抜粋箇所 —
今から9年前、東日本大震災から5年の歳月が経った2016年3月某日、私は宮城県東松島市の野蒜海岸という太平洋に面した浜にいました。鍼灸経絡治療の仙台学術大会に出席した翌日、仙台で小型バイクをレンタルしてのことでした。
そこはもとは松林の海岸が広がっていた美しい田舎町でしたが、震災の大津波が何もかも流し去った後、いまだ復興の途上にありました。松林は跡形もなく、広大な工事現場と化したそこは、まっ平らに整復されて、大型ダンプが土ぼこりを上げて走り回っていました。その路傍で持参のお線香に火をつけて199□年の夏のある日のことを思い出し、他に為すこともなく、ただ祈っていました。
199□年と言えば、今を去ること30数年前、私がまだ東京の大学生だった頃のことです。私は一人でこの海岸へはるばるやって来たのでした。翌日には秋田で友人と落ち合う約束だったのです。朝、東京のアパートを出て、東北自動車道をオートバイでひたすら北上し、日の暮れかかった頃にようやくたどり着きました。今夜の宿は、ツーリングマップに書いてある「県松島野外活動センター」という松林のキャンプ場、そこで街道沿いの店で買った生きたホタテとさざえを焼いて一杯やるのを楽しみにしていたのです。

データソースから得た項目
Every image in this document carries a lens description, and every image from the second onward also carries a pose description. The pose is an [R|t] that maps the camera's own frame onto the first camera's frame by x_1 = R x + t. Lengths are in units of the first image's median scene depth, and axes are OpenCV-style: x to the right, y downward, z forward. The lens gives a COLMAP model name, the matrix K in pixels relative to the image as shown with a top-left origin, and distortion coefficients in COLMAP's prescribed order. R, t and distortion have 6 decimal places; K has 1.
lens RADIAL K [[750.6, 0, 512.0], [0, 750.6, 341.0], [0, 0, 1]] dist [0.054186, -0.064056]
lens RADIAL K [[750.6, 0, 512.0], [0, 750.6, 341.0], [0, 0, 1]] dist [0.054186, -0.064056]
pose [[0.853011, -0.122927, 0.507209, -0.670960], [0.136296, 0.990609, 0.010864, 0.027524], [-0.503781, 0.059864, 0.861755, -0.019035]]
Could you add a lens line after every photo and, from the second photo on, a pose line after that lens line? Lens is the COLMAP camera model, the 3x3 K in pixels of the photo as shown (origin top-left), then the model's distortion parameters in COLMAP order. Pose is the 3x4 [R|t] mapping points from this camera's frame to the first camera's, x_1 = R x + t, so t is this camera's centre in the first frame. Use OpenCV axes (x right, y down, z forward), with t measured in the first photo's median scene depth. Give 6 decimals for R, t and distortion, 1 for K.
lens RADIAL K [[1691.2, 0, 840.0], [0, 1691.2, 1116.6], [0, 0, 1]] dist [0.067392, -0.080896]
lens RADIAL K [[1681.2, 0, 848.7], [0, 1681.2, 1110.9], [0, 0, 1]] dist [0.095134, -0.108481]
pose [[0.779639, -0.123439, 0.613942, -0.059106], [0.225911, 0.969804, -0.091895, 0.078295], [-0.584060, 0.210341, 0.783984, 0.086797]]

解くべき問題 —
1. 抜粋の「今から9年前」で始まる段落を、主な事実を残して短くまとめるとどうなりますか？
2. 抜粋のうち、"そこはもとは松林の海岸が広が"から始まり"のを楽しみにしていたのです。"で終わる部分を、一字も変えずに再現してください。

課題の結果 —
1. 東日本大震災から5年後の2016年3月、書き手は宮城県東松島市の太平洋に面した野蒜海岸にいた。鍼灸経絡治療の仙台学術大会に出た翌日で、仙台で小型バイクを借りて訪れた。

2.
そこはもとは松林の海岸が広がっていた美しい田舎町でしたが、震災の大津波が何もかも流し去った後、いまだ復興の途上にありました。松林は跡形もなく、広大な工事現場と化したそこは、まっ平らに整復されて、大型ダンプが土ぼこりを上げて走り回っていました。その路傍で持参のお線香に火をつけて199□年の夏のある日のことを思い出し、他に為すこともなく、ただ祈っていました。
199□年と言えば、今を去ること30数年前、私がまだ東京の大学生だった頃のことです。私は一人でこの海岸へはるばるやって来たのでした。翌日には秋田で友人と落ち合う約束だったのです。朝、東京のアパートを出て、東北自動車道をオートバイでひたすら北上し、日の暮れかかった頃にようやくたどり着きました。今夜の宿は、ツーリングマップに書いてある「県松島野外活動センター」という松林のキャンプ場、そこで街道沿いの店で買った生きたホタテとさざえを焼いて一杯やるのを楽しみにしていたのです。